> **Prompt 1**: According to the review of the novel Rebel Daughter, where was the gravestone that inspired the book discovered?
> **Prompt 2**: Write a continuation of the review of the novel Rebel Daughter, starting after its last sentence.

> **Source**:
# # #

That is why we are so excited about Rebel Daughter by Lori Banov Kaufmann (Delacorte Press, 2021). This historical fiction takes place between 65 and 70 CE in Israel and later Rome, before, during and after the destruction of the Second Temple. Kaufmann worked on researching and putting the book together for over ten years, often become obsessed with things like how they made face cream in the first century. This "obsessive research" is what makes the book so great. There are so many sensory details that she has successfully achieved her goal of "telling the story authentically and having the reader experience almost a time-travel experience reading the book." The sights, the sounds, the smells truly make you feel like you are there. "Good sense of place" is a description of an appeal point, but Rebel Daughter has an "amazing sense of place."
NOTE: NO MAJOR SPOILERS
The inspiration for the book came from a 2,000-year-old gravestone discovered near Naples, Italy:
The inscription reads: "Claudia Aster, captive from Jerusalem. Tiberius Claudius Masculus, freedman of the Emperor, took care [to set up the epitaph]. I ask you, make sure that you take care that no one cast down my inscription contrary to the law. She lived 25 years." This proves that Jews were brought to Rome as slaves after the destruction of the Temple. It also reveals an unusual relationship between a Roman freedman and a Jewish slave, and hints at their affection for each other. Kaufmann was "drawn in" by this love story.

# # #

> **Record extracts**:
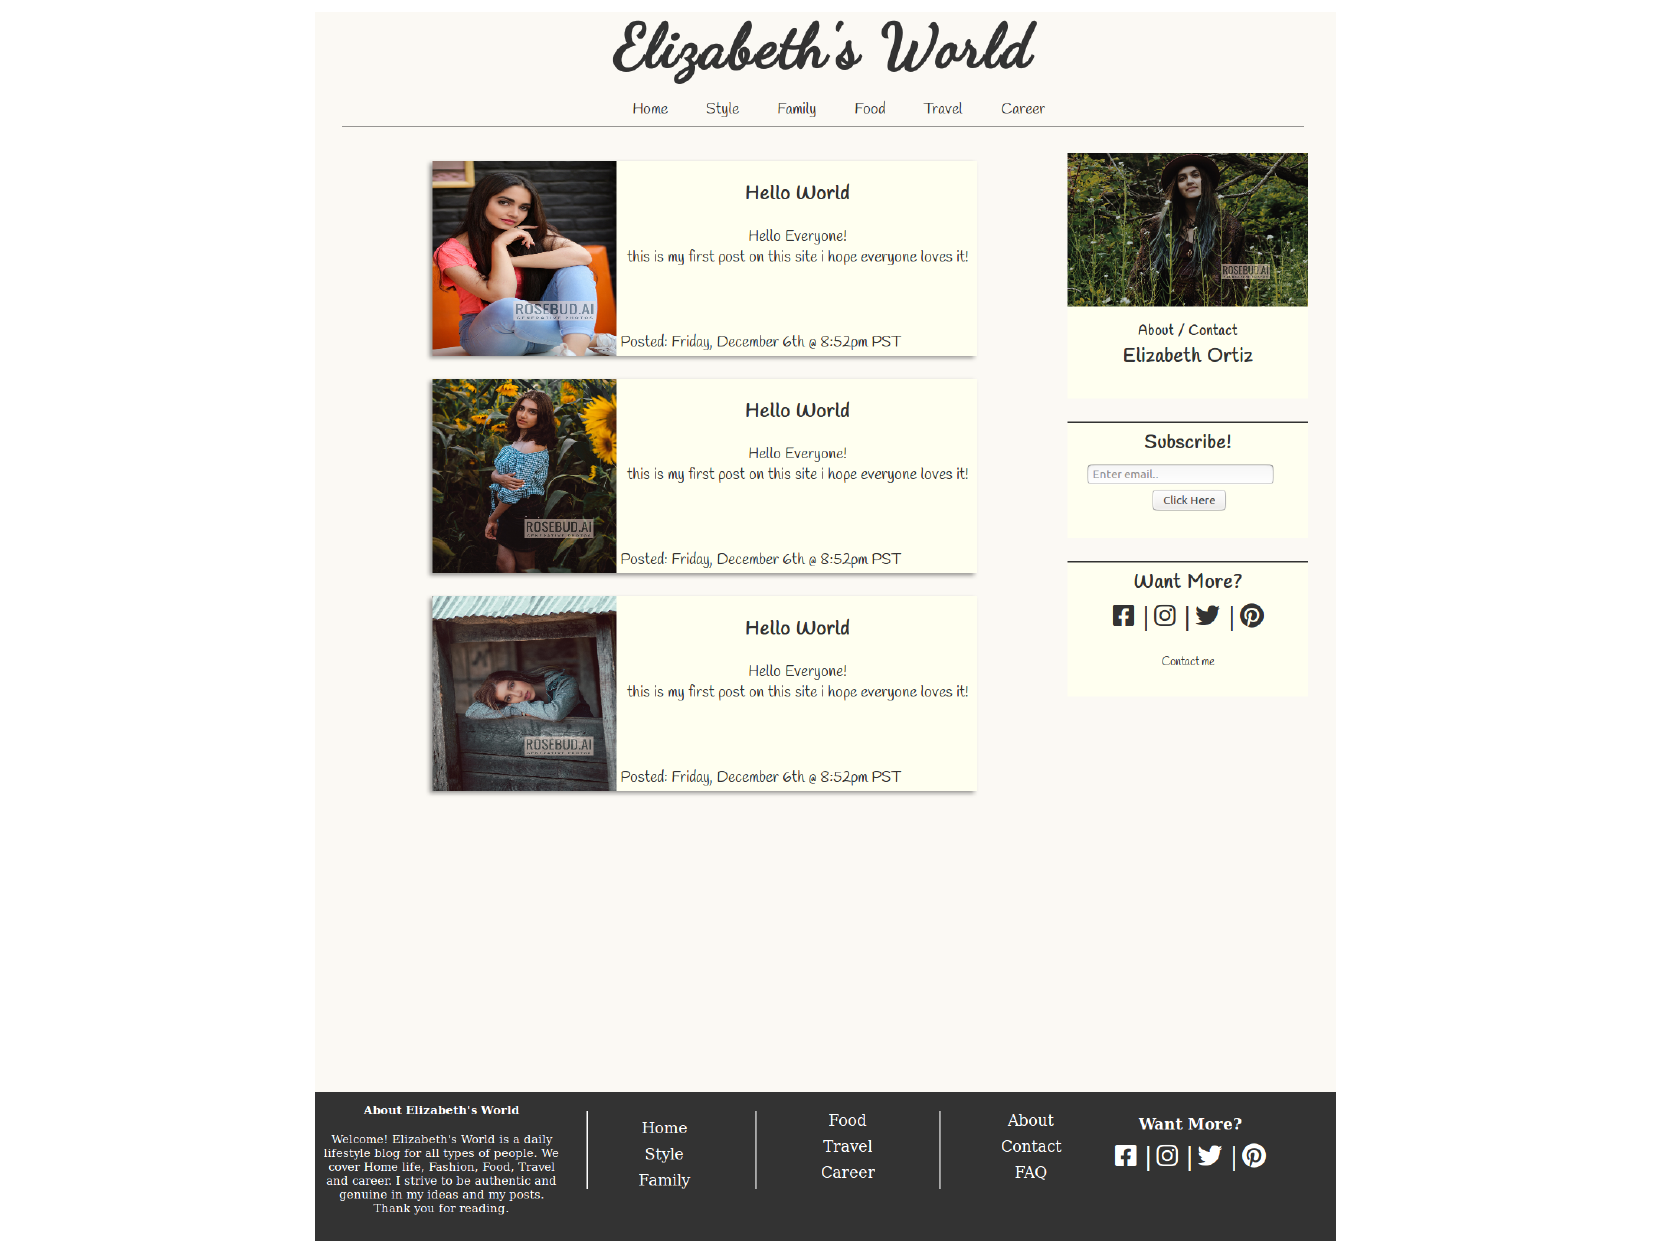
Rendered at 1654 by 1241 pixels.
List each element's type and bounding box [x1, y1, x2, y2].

picture [315, 12, 1336, 1241]
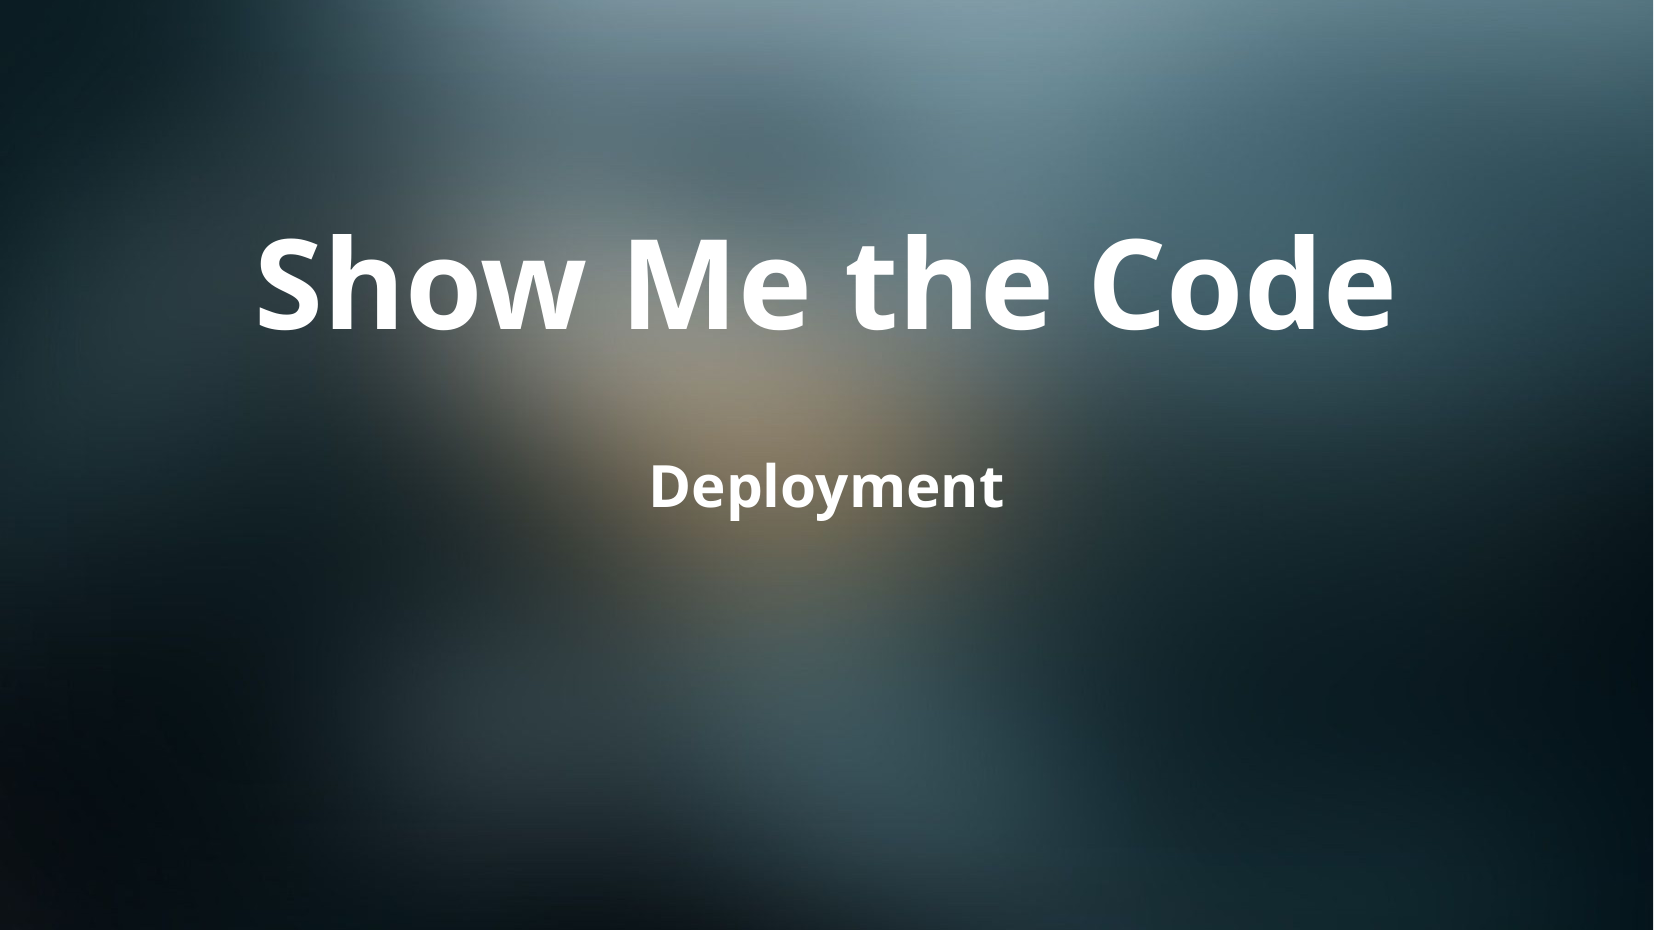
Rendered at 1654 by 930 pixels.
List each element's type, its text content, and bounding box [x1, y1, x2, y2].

picture [0, 0, 1654, 930]
subtitle Show Me the Code Deployment [82, 180, 1571, 541]
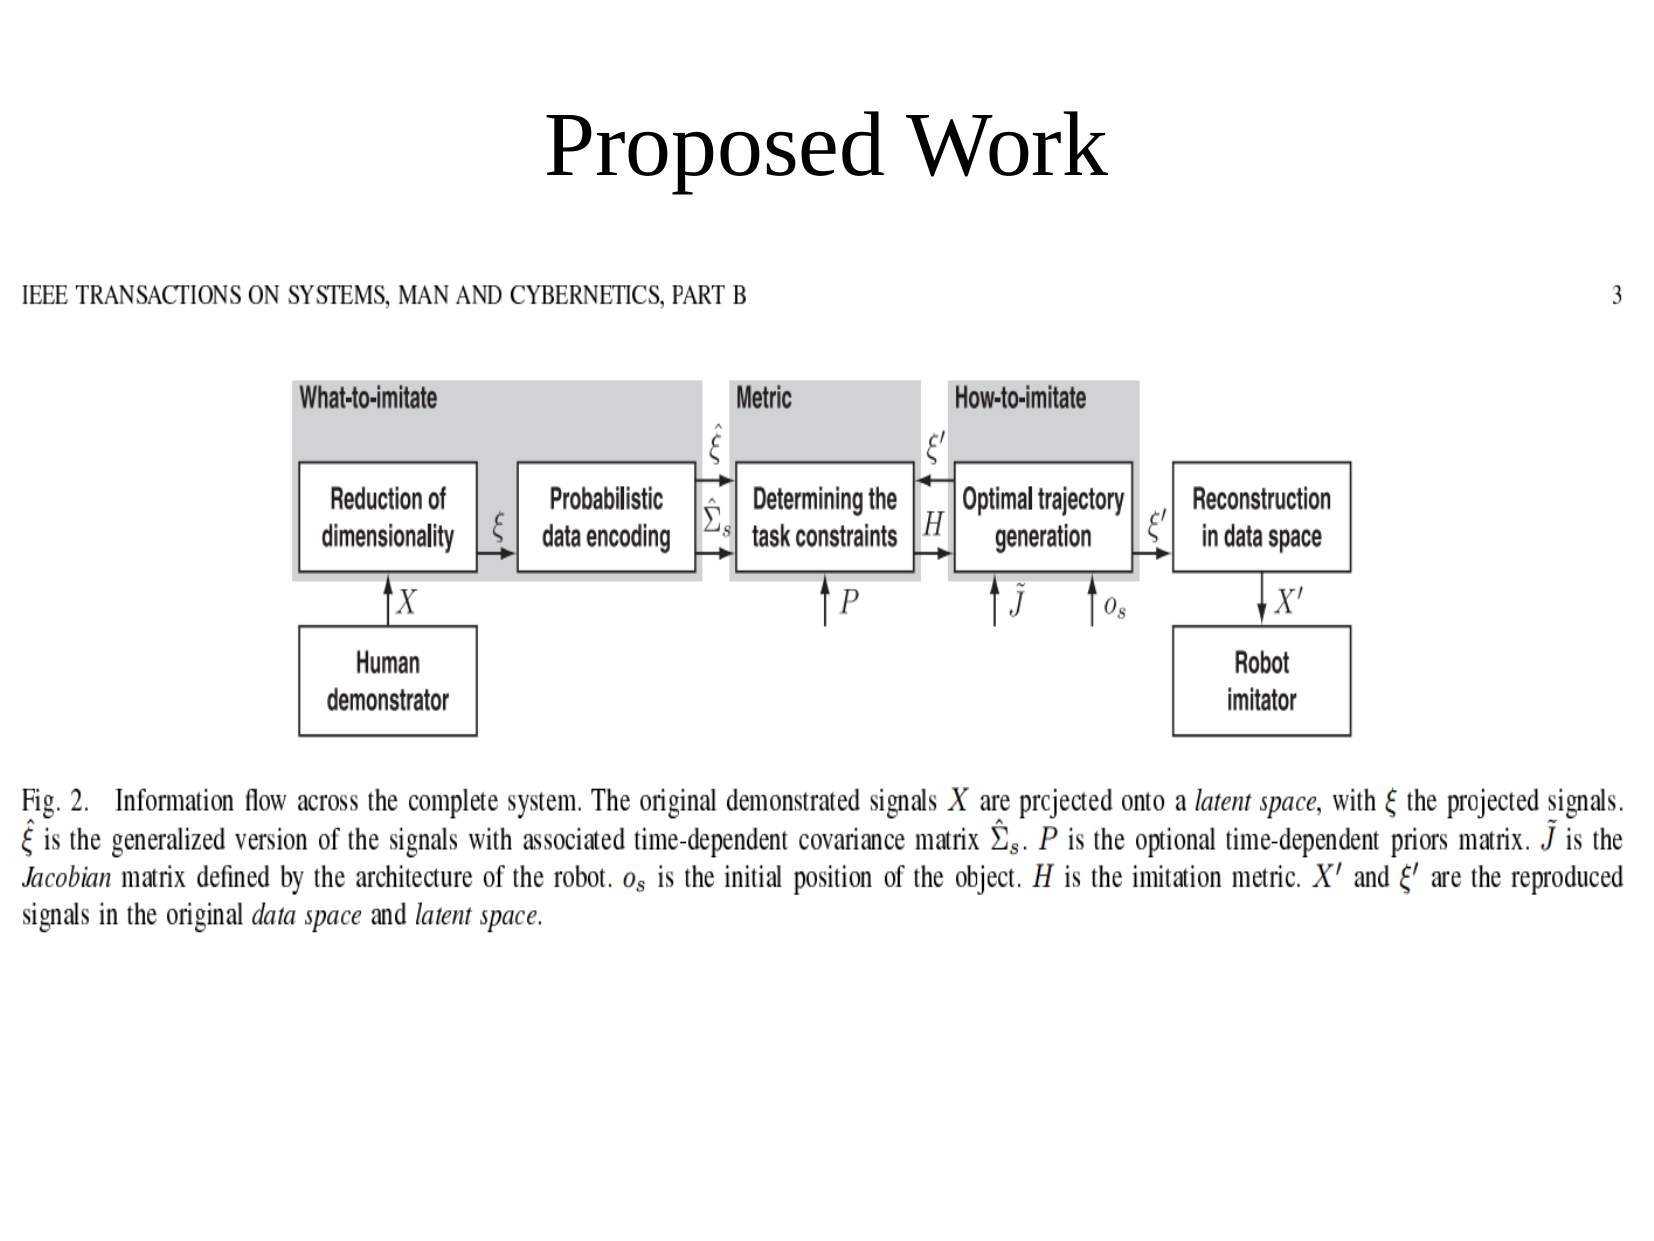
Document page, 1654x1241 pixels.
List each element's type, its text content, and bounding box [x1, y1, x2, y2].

title Proposed Work [82, 40, 1571, 249]
picture [0, 259, 1654, 987]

# # #

> **Right answer 1**: Near Naples, Italy.

> **Right answer 2**:
While Claudia Aster, who is Esther in the book, Tiberius Claudius Masculus, and Josephus are real characters, the rest of the characters are fictional. Esther's father is a priest in the Temple, and she has two older brothers and a young brother. She spends her days helping her mother, as does Esther's sister-in-law. I loved how Kaufmann was able to portray Esther as a typical teenager, bucking under the authority of her parents and wanting freedom to explore what interests her. The way Esther's story is woven into actual historical events makes for fast pacing (as do the short chapters), and, again, a relatable story about things like family, love, and politics.
The book is being marketed for Young Adult (YA) readers. Esther is fourteen at the beginning of the book, but she grows and matures over the five years the book takes place. It is interesting and engaging for adults as well. Rebel Daughter is a great title because it implies that Esther is torn between being a rebel and being a daughter. For the most part this is true. Esther talks and thinks about being rebellious, but she usually does respect her parents' wishes.
So run out and get a copy (or download an E-book) immediately!
Thank you to Julie Zuckerman for her monthly Literary Modi'in Author Events via Zoom. Lori Banov Kaufmann spoke at the February Event, and everything in quotes is from her presentation.
For all of the previous events, click here.
For the February event, click here.
As for the Real Cats of Israel, well... we've become obsessed with the Real Owls of Israel. It's spring and the eggs are hatching. Please subscribe to Charter Group's You Tube channel to watch the owls, as well as some kestrels and all the birds migrating through the Hula Valley.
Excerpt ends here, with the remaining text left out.